Clinical Locomotion Science, Institute for Sports Science and Clinical Biomechanics, University of Southern Denmark, Campusvej 55, 5230, Odense, Denmark.
Eur Spine J. 2009 Dec;18(12):1858-66. doi: 10.1007/s00586-009-1070-1. Epub 2009 Jun 23.

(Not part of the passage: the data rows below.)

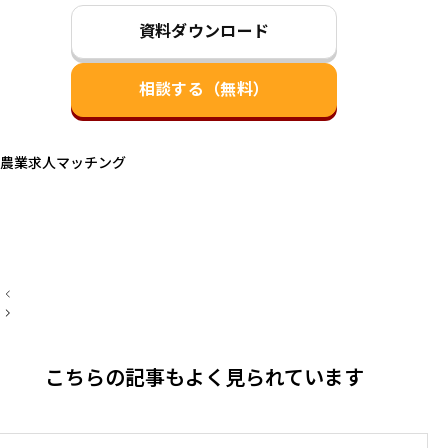
資料ダウンロード
相談する（無料）
農業求人マッチング
投
稿
ナ
ビ
ゲ
ー
こちらの記事もよく見られています
シ
ョ
ン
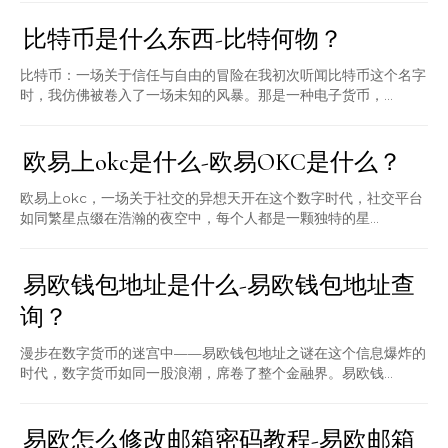
比特币是什么东西-比特何物？
比特币：一场关于信任与自由的冒险在我初次听闻比特币这个名字
时，我仿佛被卷入了一场未知的风暴。那是一种电子货币，...
欧易上okc是什么-欧易OKC是什么？
欧易上okc，一场关于社交的异想天开在这个数字时代，社交平台
如同繁星点缀在浩瀚的夜空中，每个人都是一颗独特的星...
易欧钱包地址是什么-易欧钱包地址查
询？
漫步在数字货币的迷宫中——易欧钱包地址之谜在这个信息爆炸的
时代，数字货币如同一股浪潮，席卷了整个金融界。易欧钱...
易欧怎么修改邮箱密码教程-易欧邮箱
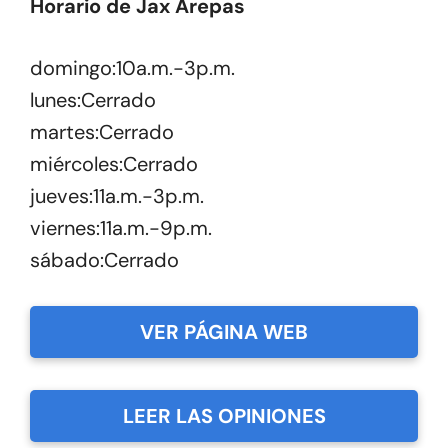
Horario de Jax Arepas
domingo:10a.m.-3p.m.
lunes:Cerrado
martes:Cerrado
miércoles:Cerrado
jueves:11a.m.-3p.m.
viernes:11a.m.-9p.m.
sábado:Cerrado
VER PÁGINA WEB
LEER LAS OPINIONES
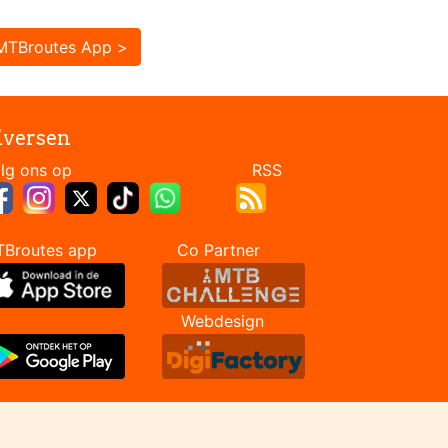
MTBroutes App >
iversen
Volg ons op RSS
TBroutes app Co Partner
Webdesign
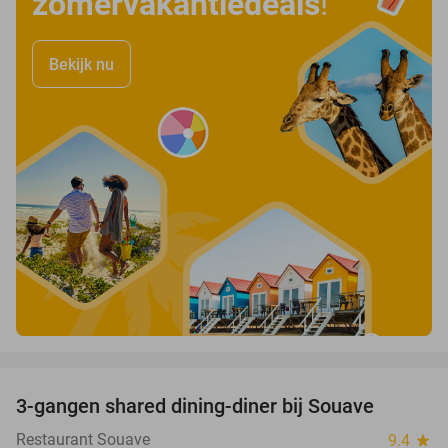
zomervakantiedeals
!
Bekijk nu
favorite_border
3-gangen shared dining-diner bij Souave
28%
Restaurant Souave
9.4
star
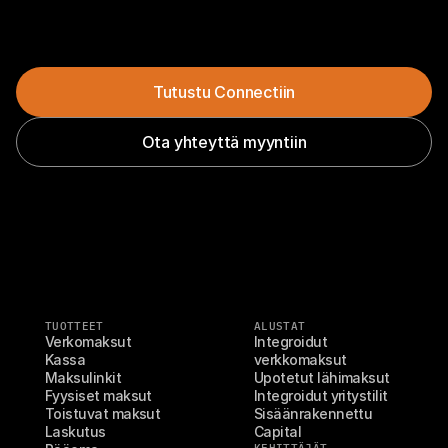
Tutustu Connectiin
Ota yhteyttä myyntiin
TUOTTEET
ALUSTAT
Verkomaksut
Integroidut 
Kassa
verkkomaksut
Maksulinkit
Upotetut lähimaksut
Fyysiset maksut
Integroidut yritystilit
Toistuvat maksut
Sisäänrakennettu 
Laskutus
Capital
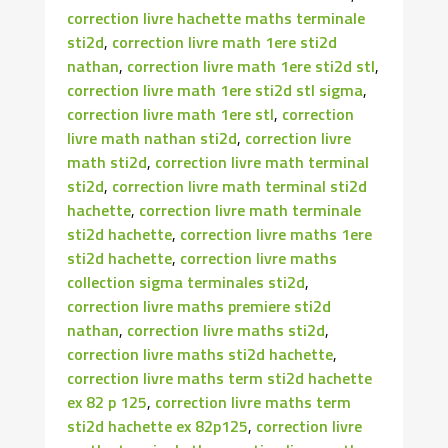
correction livre hachette maths terminale
sti2d
,
correction livre math 1ere sti2d
nathan
,
correction livre math 1ere sti2d stl
,
correction livre math 1ere sti2d stl sigma
,
correction livre math 1ere stl
,
correction
livre math nathan sti2d
,
correction livre
math sti2d
,
correction livre math terminal
sti2d
,
correction livre math terminal sti2d
hachette
,
correction livre math terminale
sti2d hachette
,
correction livre maths 1ere
sti2d hachette
,
correction livre maths
collection sigma terminales sti2d
,
correction livre maths premiere sti2d
nathan
,
correction livre maths sti2d
,
correction livre maths sti2d hachette
,
correction livre maths term sti2d hachette
ex 82 p 125
,
correction livre maths term
sti2d hachette ex 82p125
,
correction livre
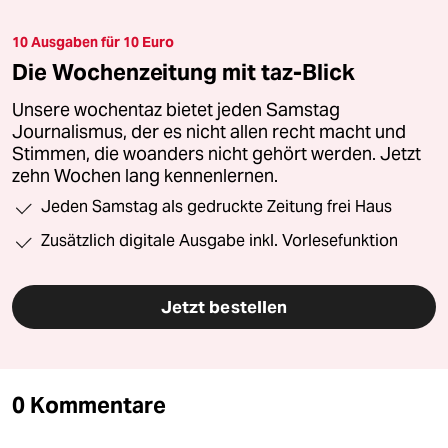
10 Ausgaben für 10 Euro
Die Wochenzeitung mit taz-Blick
Unsere wochentaz bietet jeden Samstag
Journalismus, der es nicht allen recht macht und
Stimmen, die woanders nicht gehört werden. Jetzt
zehn Wochen lang kennenlernen.
Jeden Samstag als gedruckte Zeitung frei Haus
Zusätzlich digitale Ausgabe inkl. Vorlesefunktion
Jetzt bestellen
0 Kommentare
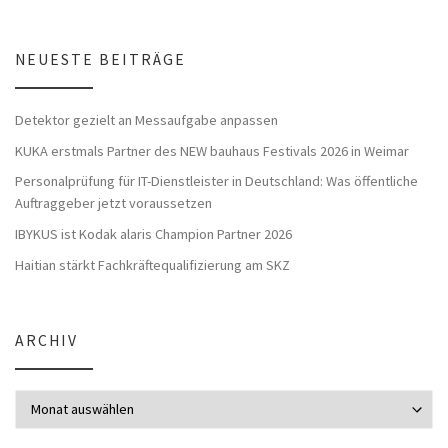
NEUESTE BEITRÄGE
Detektor gezielt an Messaufgabe anpassen
KUKA erstmals Partner des NEW bauhaus Festivals 2026 in Weimar
Personalprüfung für IT-Dienstleister in Deutschland: Was öffentliche
Auftraggeber jetzt voraussetzen
IBYKUS ist Kodak alaris Champion Partner 2026
Haitian stärkt Fachkräftequalifizierung am SKZ
ARCHIV
Archiv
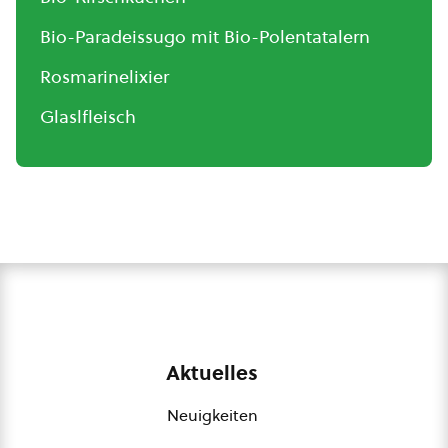
Bio-Paradeissugo mit Bio-Polentatalern
Rosmarinelixier
Glaslfleisch
Aktuelles
Neuigkeiten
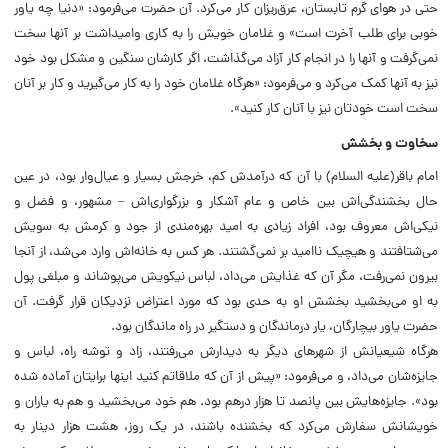
حتى در هواى گرم تابستان، عرق‌ریزان کار مى‌کرد. آن حضرت‏ مى‌فرمود: «دنیا چه یاور
خوبى براى طلب آخرت است‏» و غلامان خویش را به کارى وامیداشت‏ بر آنها سخت
نمى‌‏گرفت و آنها را در انجام کار آزاد مى‏‌گذاشت، اگر کارشان‏ سنگین و مشکل بود خود
نیز به آنها کمک مى‌کرد و مى‌فرمود: «هرگاه غلامان خود را به کار مى‌گیرید و کار بر آنان
سخت است‏ خودتان نیز با آنان کار کنید».
سخاوت و بخشش
امام باقر(علیه السلام) با آن که درآمدش کم، خرجش بسیار و عیال‌وار بود، در عین
حال بخشندگى‌‏اش بین خاص و عام آشکار و بزرگوارى‌‏اش – مشهور، و فضل و
نیکى‏‌اش‏ معروف بود، افراد زیادى به امید بهره‏‌مندى از جود و کرمش به سویش
مى‌شتافتند و هیچیک ناامید بر نمى‏‌گشتند. هر کس به خانه‌‏اش وارد مى‏‌شد، از آنجا
بیرون نمى‌‏رفت، مگر آن که غذایش مى‌داد، لباس نیکویش مى‏‌پوشاند و مبلغى پول
به او مى‏‌بخشید بخشش‏ او به حدى بود که مورد اعتراض نزدیکان قرار گرفت. آن
حضرت یاور بیچارگان، یار درماندگان و دستگیر در راه ماندگان بود.
هرگاه شیعیانش از شهرهاى دیگر به دیدارش مى‌رفتند، زاد و توشه راه، لباس و
جایزه‏‌شان مى‏‌داد، و مى‏‌فرمود: «پیش از آن که ملاقاتم کنید اینها برایتان آماده شده‏
بود». جایزه‌هایش بین پانصد تا هزار درهم بود. هم خود مى‏‌بخشید و هم به یاران و
خویشانش سفارش مى‏‌کرد که بخشنده باشند، در یک روز، هشت هزار دینار به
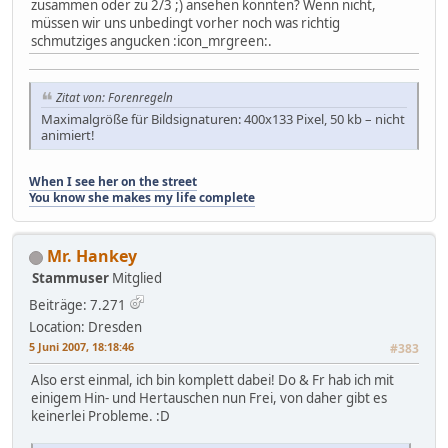
zusammen oder zu 2/3 ;) ansehen könnten? Wenn nicht,
müssen wir uns unbedingt vorher noch was richtig
schmutziges angucken :icon_mrgreen:.
Zitat von: Forenregeln
Maximalgröße für Bildsignaturen: 400x133 Pixel, 50 kb – nicht
animiert!
When I see her on the street
You know she makes my life complete
Mr. Hankey
Stammuser
Mitglied
Beiträge: 7.271
Location: Dresden
5 Juni 2007, 18:18:46
#383
Also erst einmal, ich bin komplett dabei! Do & Fr hab ich mit
einigem Hin- und Hertauschen nun Frei, von daher gibt es
keinerlei Probleme. :D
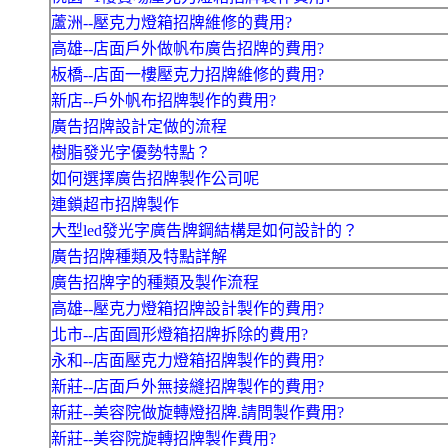
蘆洲--壓克力燈箱招牌維修的費用?
高雄--店面戶外做帆布廣告招牌的費用?
板橋--店面一樓壓克力招牌維修的費用?
新店--戶外帆布招牌製作的費用?
廣告招牌設計定做的流程
樹脂發光字優勢特點？
如何選擇廣告招牌製作公司呢
連鎖超市招牌製作
大型led發光字廣告牌鋼結構是如何設計的？
廣告招牌種類及特點詳解
廣告招牌字的種類及製作流程
高雄--壓克力燈箱招牌設計製作的費用?
北市--店面圓形燈箱招牌拆除的費用?
永和--店面壓克力燈箱招牌製作的費用?
新莊--店面戶外無接縫招牌製作的費用?
新莊--美容院做旋轉燈招牌.請問製作費用?
新莊--美容院旋轉招牌製作費用?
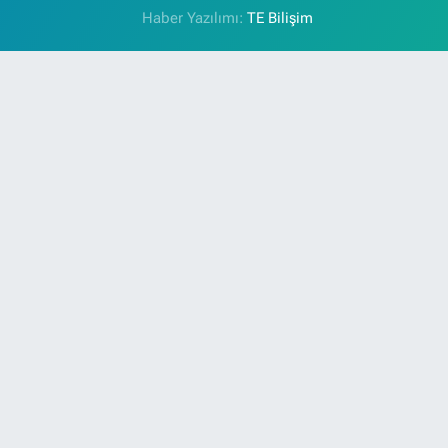
Haber Yazılımı:
TE Bilişim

Understanding changes in patient-reported outcomes is indispensable for interpretation of results from clinical studies. As a consequence the term "minimal clinically important difference" (MCID) was coined in the late 1980s to ease classification of patients into improved, not changed or deteriorated. Several methodological categories have been developed determining the MCID, however, all are subject to weaknesses or biases reducing the validity of the reported MCID. The objective of this study was to determine the reproducibility and validity of a novel method for estimating low back pain (LBP) patients' view of an acceptable change (MCID(pre)) before treatment begins. One-hundred and forty-seven patients with chronic LBP were recruited from an out-patient hospital back pain unit and followed over an 8-week period. Original and modified versions of the Oswestry disability index (ODI), Bournemouth questionnaire (BQ) and numeric pain rating scale (NRS(pain)) were filled in at baseline. The modified questionnaires determined what the patient considered an acceptable post-treatment outcome which allowed us to calculate the MCID(pre). Concurrent comparisons between the MCID(pre), instrument measurement error and a retrospective approach of establishing the minimal clinically important difference (MCID(post)) were made. The results showed the prospective acceptable outcome method scores to have acceptable reproducibility outside measurement error. MCID(pre) was 4.5 larger for the ODI and 1.5 times larger for BQ and NRS(pain) compared to the MCID(post). Furthermore, MCID(pre) and patients post-treatment acceptable change was almost equal for the NRS(pain) but not for the ODI and BQ. In conclusion, chronic LBP patients have a reasonably realistic idea of an acceptable change in pain, but probably an overly optimistic view of changes in functional and psychological/affective domains before treatment begins.
了解患者报告结局的变化对于解释临床研究结果是必不可少的。因此,在 20 世纪 80 年代后期创造了“最小临床重要差异”(MCID)这一术语,以便将患者分为改善、无变化或恶化。已经开发了几种确定 MCID 的方法类别,但是所有这些方法都存在弱点或偏差,降低了报告的 MCID 的有效性。本研究的目的是确定一种新的方法在治疗开始前估计慢性腰痛(LBP)患者对可接受变化(MCID(pre))的观点的可重复性和有效性。从一家门诊医院腰痛单位招募了 147 名慢性 LBP 患者,并在 8 周的时间内进行了随访。在基线时填写原始和修改后的 Oswestry 残疾指数(ODI)、伯恩茅斯问卷(BQ)和数字疼痛评分量表(NRS(疼痛))。修改后的问卷确定了患者认为可接受的治疗后结果,这使我们能够计算 MCID(pre)。在 MCID(pre)、仪器测量误差和建立最小临床重要差异(MCID(post))的回顾性方法之间进行了同时比较。结果表明,前瞻性可接受结果方法的评分在测量误差之外具有可接受的可重复性。与 MCID(post)相比,ODI 的 MCID(pre)大 4.5,BQ 和 NRS(疼痛)大 1.5 倍。此外,对于 NRS(疼痛),MCID(pre)和患者治疗后可接受的变化几乎相等,但对于 ODI 和 BQ 则不然。总之,慢性 LBP 患者对疼痛的可接受变化有一个相当现实的想法,但在治疗开始前对功能和心理/情感领域的变化可能持过于乐观的看法。